» **EXERCISE REQUIREMENTS**
For every line that contains the string "Enter", pull that line out of the material below.

::::

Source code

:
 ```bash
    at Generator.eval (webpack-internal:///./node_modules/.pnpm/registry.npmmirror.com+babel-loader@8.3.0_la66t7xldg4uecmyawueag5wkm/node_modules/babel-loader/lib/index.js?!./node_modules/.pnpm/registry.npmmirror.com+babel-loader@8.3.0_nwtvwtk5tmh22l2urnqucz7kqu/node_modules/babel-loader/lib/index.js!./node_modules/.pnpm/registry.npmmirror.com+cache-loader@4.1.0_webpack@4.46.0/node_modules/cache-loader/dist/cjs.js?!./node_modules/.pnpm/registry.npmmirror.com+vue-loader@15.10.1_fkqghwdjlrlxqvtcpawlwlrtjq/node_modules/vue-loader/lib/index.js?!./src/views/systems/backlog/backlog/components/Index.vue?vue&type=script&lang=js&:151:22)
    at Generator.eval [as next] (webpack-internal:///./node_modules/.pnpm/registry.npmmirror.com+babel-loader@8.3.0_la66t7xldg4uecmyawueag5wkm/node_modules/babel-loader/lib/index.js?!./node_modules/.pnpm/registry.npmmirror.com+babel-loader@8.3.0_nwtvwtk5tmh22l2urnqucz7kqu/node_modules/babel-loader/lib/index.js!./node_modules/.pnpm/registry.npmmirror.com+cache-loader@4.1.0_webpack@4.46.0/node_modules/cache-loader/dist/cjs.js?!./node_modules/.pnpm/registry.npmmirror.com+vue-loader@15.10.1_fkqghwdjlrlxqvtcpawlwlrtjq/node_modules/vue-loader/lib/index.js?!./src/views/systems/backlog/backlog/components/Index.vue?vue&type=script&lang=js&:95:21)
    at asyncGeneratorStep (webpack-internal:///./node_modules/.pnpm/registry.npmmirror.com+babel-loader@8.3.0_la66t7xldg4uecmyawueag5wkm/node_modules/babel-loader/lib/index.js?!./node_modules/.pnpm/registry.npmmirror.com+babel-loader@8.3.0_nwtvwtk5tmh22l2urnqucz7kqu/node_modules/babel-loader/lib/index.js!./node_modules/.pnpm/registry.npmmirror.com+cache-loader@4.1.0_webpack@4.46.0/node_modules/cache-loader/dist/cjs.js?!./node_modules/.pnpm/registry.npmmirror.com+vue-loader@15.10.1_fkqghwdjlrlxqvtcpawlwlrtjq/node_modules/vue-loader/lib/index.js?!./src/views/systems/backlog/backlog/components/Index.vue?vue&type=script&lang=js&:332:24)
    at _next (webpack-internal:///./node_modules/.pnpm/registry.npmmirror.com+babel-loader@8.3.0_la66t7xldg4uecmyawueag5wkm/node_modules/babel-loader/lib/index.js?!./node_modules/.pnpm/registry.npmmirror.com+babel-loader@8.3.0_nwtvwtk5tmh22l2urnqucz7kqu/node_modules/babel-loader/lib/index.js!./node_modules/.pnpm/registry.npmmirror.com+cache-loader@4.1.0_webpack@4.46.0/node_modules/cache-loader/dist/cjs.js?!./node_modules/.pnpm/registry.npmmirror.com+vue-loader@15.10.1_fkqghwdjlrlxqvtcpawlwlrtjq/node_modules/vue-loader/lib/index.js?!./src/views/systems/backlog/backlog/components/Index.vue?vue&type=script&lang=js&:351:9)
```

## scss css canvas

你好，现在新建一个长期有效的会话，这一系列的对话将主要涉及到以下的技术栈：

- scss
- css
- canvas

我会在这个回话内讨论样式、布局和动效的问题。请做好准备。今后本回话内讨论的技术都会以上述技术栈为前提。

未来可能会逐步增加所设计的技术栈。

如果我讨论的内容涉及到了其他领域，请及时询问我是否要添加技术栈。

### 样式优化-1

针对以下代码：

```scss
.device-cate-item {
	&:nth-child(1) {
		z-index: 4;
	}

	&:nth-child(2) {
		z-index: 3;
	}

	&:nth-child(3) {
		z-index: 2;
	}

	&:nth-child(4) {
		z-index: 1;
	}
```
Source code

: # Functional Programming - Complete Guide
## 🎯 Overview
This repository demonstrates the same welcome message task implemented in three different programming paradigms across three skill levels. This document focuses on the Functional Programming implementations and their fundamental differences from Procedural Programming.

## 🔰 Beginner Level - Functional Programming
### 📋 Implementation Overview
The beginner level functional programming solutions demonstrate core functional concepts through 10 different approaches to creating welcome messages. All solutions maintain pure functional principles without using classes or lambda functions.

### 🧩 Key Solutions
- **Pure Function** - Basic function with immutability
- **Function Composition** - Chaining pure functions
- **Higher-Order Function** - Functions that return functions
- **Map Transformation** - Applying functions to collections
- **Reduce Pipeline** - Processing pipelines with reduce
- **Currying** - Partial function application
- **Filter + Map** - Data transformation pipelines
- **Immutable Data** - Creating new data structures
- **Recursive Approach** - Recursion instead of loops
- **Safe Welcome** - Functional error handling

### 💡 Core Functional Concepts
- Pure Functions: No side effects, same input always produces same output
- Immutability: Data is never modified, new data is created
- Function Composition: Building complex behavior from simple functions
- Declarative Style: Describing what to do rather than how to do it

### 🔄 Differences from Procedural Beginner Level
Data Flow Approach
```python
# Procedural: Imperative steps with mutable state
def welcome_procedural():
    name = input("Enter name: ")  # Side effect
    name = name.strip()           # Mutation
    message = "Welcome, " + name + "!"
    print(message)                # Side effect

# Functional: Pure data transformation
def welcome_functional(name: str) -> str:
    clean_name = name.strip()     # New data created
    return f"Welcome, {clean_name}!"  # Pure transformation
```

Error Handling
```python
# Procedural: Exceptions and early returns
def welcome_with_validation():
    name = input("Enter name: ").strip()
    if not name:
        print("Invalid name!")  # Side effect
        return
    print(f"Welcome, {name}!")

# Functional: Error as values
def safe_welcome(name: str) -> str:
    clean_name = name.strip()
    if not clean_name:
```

::::

» **RESPONSE AREA**
    name = input("Enter name: ")  # Side effect
    name = input("Enter name: ").strip()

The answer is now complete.